Марк не смог говорить. Он хватал ртом воздух, жестикулировал руками, а Ольга хлопала наращенными ресницами и дула губки в ожидании возмездия. Но шопинг того стоил. Тем более, что вещи вернуть не удастся. Как бы сейчас не кричал Дриз, срезанные ценники назад не приделаешь.

— Десять тысяч!!! — голос, наконец, прорезался. Обычно таким кричат петухи по утрам. — Десять тысяч!!!

Вечер был испорчен.
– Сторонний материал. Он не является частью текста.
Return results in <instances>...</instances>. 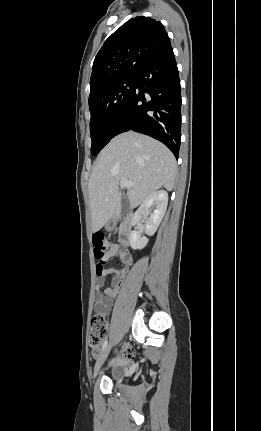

На шубке нашлись следы жизнедеятельности самого Марка, поэтому он тут же был объявлен виноватым в том, что милую вещицу вернуть не удастся ни при каком раскладе.

Сулейман своим телефонным звонком прервал штурм душевой комнаты, где забаррикадировалась Ольга, и Марку ничего не оставалось делать, как одеться и спуститься вниз. Блистательная Ольга величественно явила свою персону через час и демонстративно села в другую машину.

— Ах, он не понимает всей хрупкости моего здоровья! — жаловалась она дяде Сулеймана. — А если бы я заболела и умерла? Здесь так холодно… — и зябко поджимала ноги в тончайших чулках и серебряных туфельках, оголяя коленку, которая смотрелась на фоне черной шубки фарфоровой.

— Зачем плачешь, гызым? Хочешь на юг, завтра полетим туда! — со всей широтой азербайджанской души седовласый мужчина жалел несчастную девочку, которую подло обманули и насильно привезли в холодный край нехорошие люди.

— Не переживай, дорогой! — смеялся в трубку Сулейман. — Вылечим твоего Дриза. И за Ольгу не волнуйся. Дядя — вдовец, он любит находиться в обществе женщин и никогда их не обижает. Ольге рядом с ним будет тепло. Если не взбрыкнет, на золоте кушать станет.

— Спасибо тебе, Сулейман, — Скворцов щелкал мышью, направляя стрелку то в вырез Глашкиного спортивного лифчика, то обводя ею едва заметный сосок. На мониторе светилась фотография Глазуновой, застуканной в тот момент, когда она после занятий йогой разговаривала с Виолеттой. — Можешь во вторник отправлять Дриза назад. Все равно от него на заводе толку не будет. Я сам на днях прилечу на тестовый запуск.